Staying busy in Winter












At the Aquarium of the Pacific Ric skiiing
Suzan and Skip at Balboa Coronado Island
Harold and I kayaking

I have been keeping busy with skiing and a trip to San Diego. I took off at the pleas of sister to come hang out with her in California. Her husband, Skip, is doing consulting down there and they are staying in a condo on the beach in Del Mar. Suzan hated being on her own so I drove down for some tourist fun. We did a nature cruise out to the Coronado Islands to see whale, sea lions and dolphins. We went to the Aquarium of the Pacific with my brother Brent's family and stopped in at the Orange County swap meet. We shopped, had lunch at a real mexican food restaurant with my sister in law Marisa and walked on the beach.

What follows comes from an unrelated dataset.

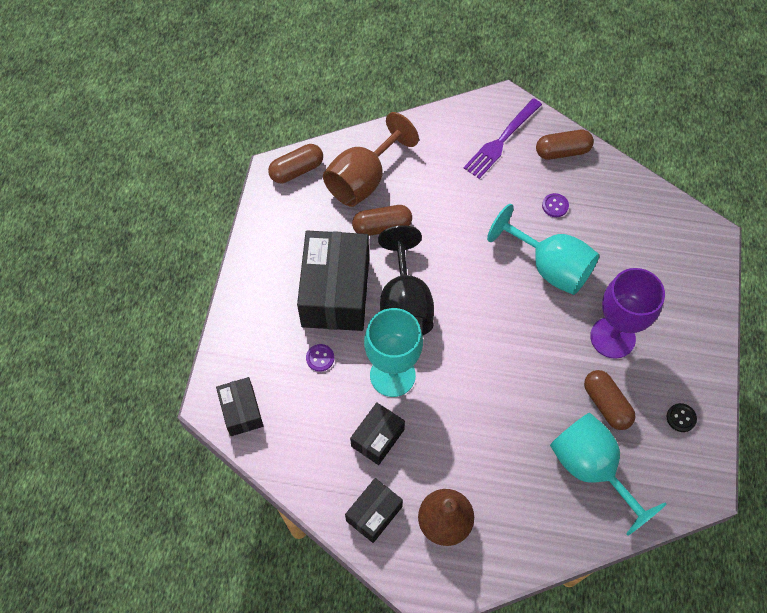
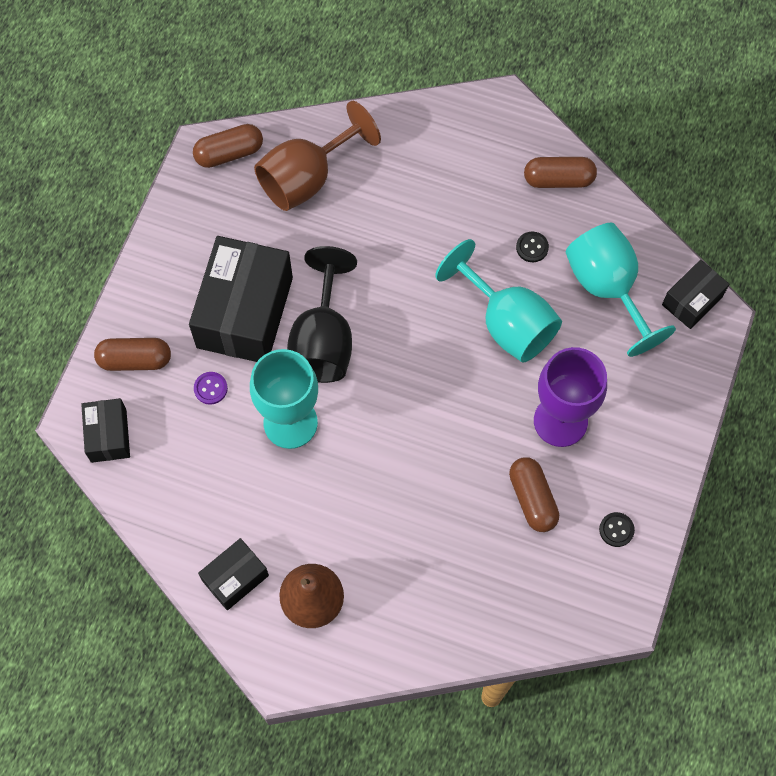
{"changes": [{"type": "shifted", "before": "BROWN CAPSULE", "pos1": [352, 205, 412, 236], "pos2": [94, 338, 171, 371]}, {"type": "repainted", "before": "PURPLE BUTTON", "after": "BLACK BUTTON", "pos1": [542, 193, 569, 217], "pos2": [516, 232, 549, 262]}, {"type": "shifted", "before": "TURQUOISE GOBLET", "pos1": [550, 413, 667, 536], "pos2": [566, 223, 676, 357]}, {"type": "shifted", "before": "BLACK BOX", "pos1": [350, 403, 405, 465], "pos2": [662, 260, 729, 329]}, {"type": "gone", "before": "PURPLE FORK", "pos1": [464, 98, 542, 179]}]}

I even got to go kayaking with my good paddling buddy Harold who taught me how to kayak. Skip, Suzan and I went to Balboa Park and went to the art museum, natural history museum and science museum. We had a great lunch there and the trees were actually blooming. Suzan and I visited our aunt and saw a little of Fallbrooke. It was great to be with my sister who is an amazing person even if driving in California freaks her out. (I was the Chauffeur while there.) While driving there and back, I was able to stop and visit my other brother Brian in Vegas. Becky, his wife, is a wonderful friend as well as sister in law and we had a nice lunch and shopping trip. It was nice to have a break from the snow, but this winter has been good so I am not sad to be home. Friday I went skiing with Justin my super son in law (Ashley had to get kids off to a birthday party) and Saturday I skiied with Ric. It was a beautiful sunny day with some great runs. Not a bad month!!